◆ **Work to complete**: Give again, word for word, only the lines of the material below from its first line through the one that holds "[129,152,165,165] areis ->"; pictures stay out.

◆ **Input material**:

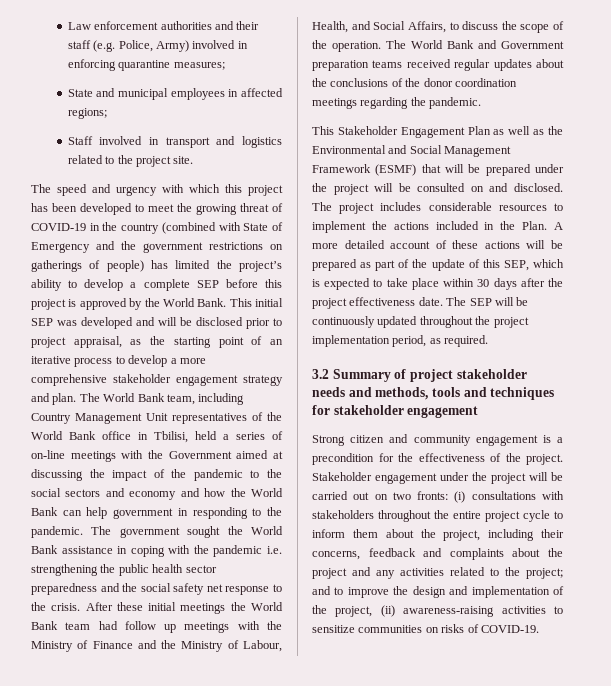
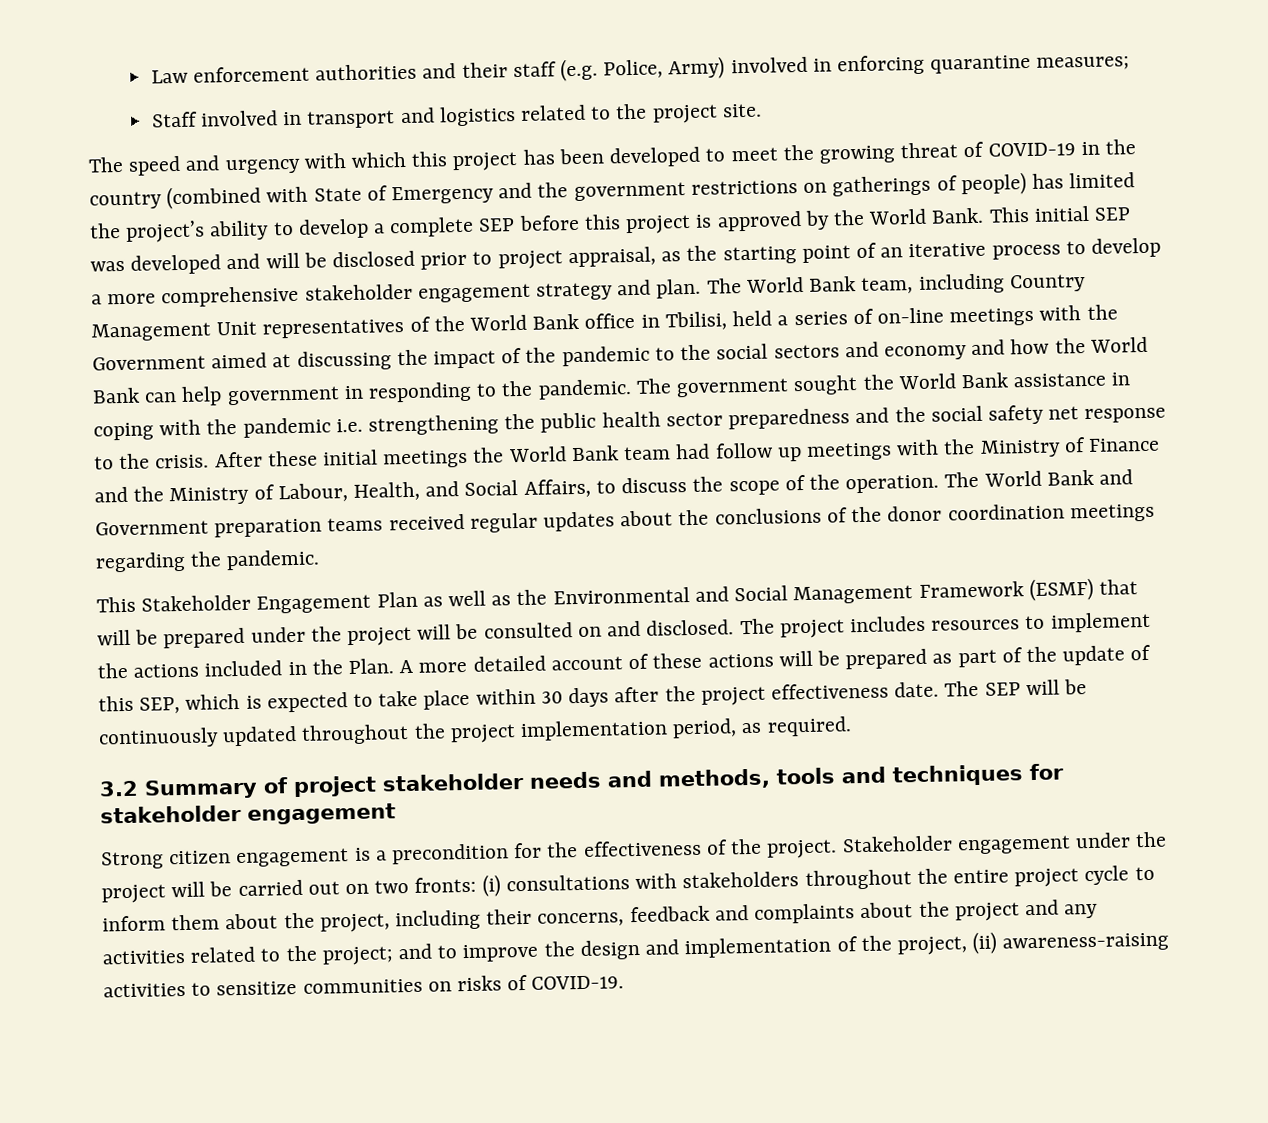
[67,88,283,100] [67,108,107,119] // State and municipal employees in affected regions; -> (1131, 63) none
[428,202,492,211] considerable -> (926, 624) none
[389,434,471,446] and community -> (232, 857) none

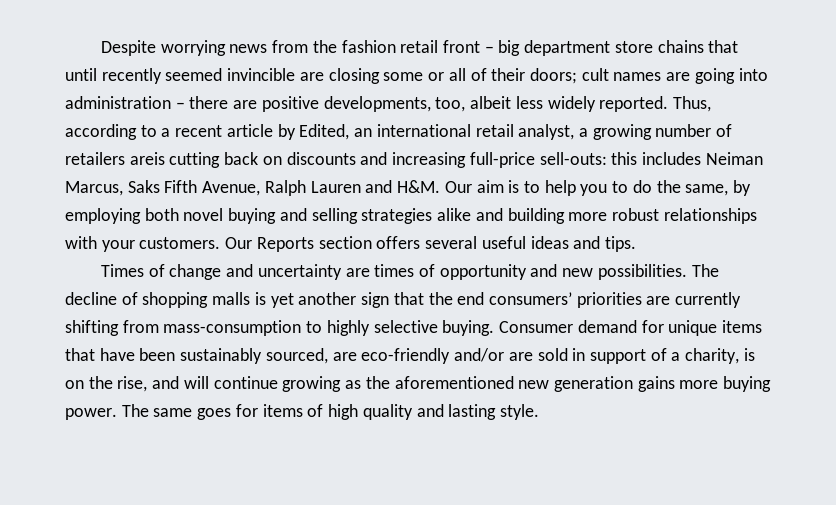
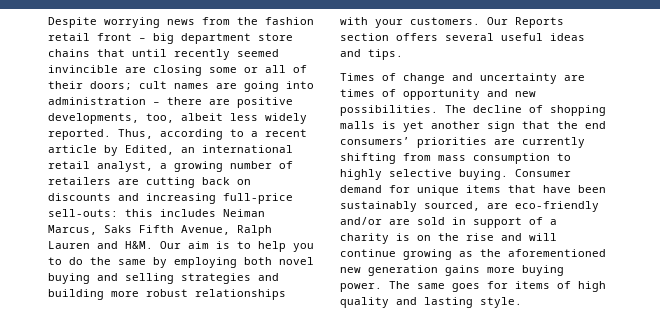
[129,152,165,165] areis -> [118,179,139,185] are
[685,184,729,196] same, -> [118,259,146,265] same
[437,208,472,221] alike -> (251, 278) none
[163,320,302,336] mass-consumption -> [438,153,550,164] mass consumption
[685,348,740,364] charity, -> [340,233,389,244] charity
[117,376,148,392] rise, -> [466,233,494,241] rise

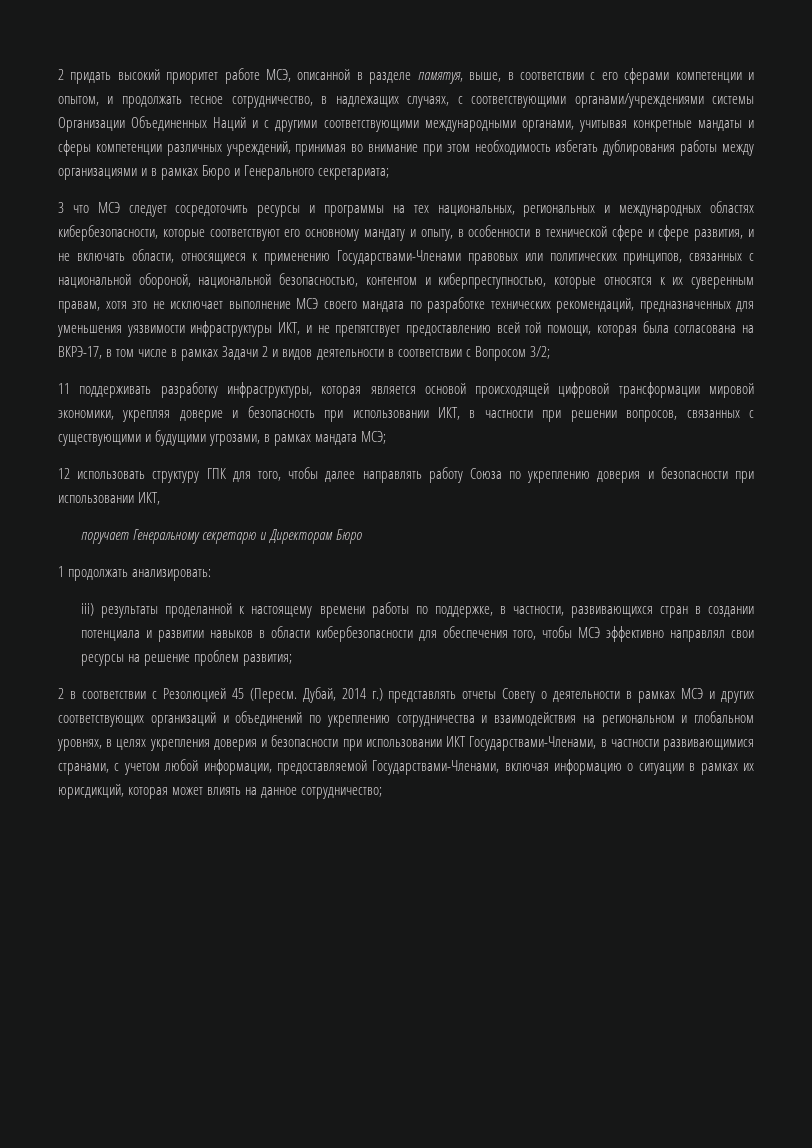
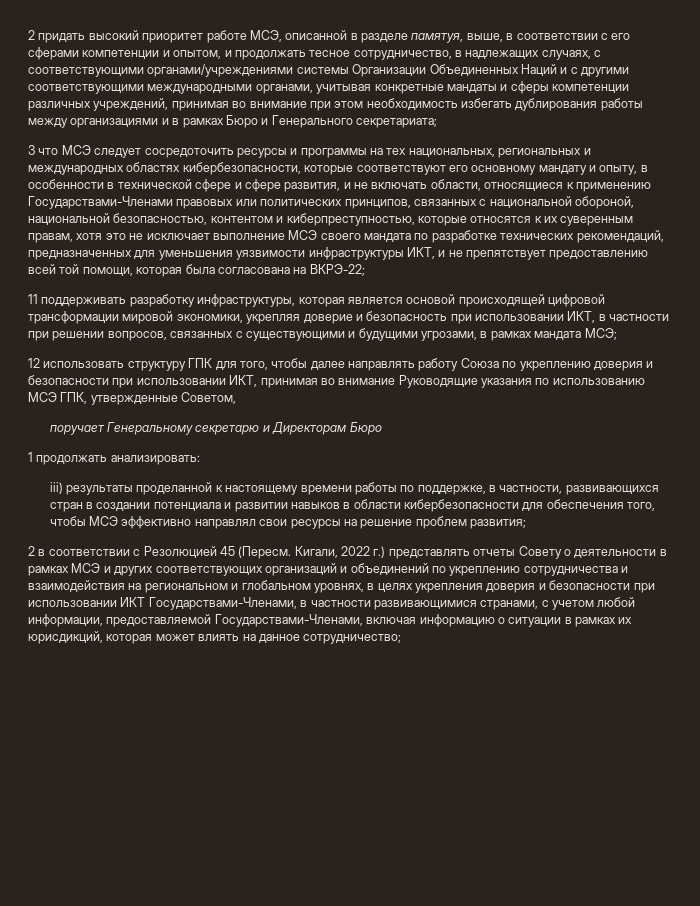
[58,346,550,361] ВКРЭ-17, в том числе в рамках Задачи 2 и видов деятельности в соответствии с Вопросом 3/2; -> [309,264,365,276] ВКРЭ-22;
(161, 498) none -> [260,375,645,388] [28,392,237,405] принимая во внимание Руководящие указания по использованию МСЭ ГПК, утвержденные Советом,
[302,687,366,703] Дубай, 2014 -> [294,546,370,558] Кигали, 2022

◆ **Answer space**:
[67,88,283,100] [67,108,107,119] // State and municipal employees in affected regions; -> (1131, 63) none
[428,202,492,211] considerable -> (926, 624) none
[389,434,471,446] and community -> (232, 857) none

[129,152,165,165] areis -> [118,179,139,185] are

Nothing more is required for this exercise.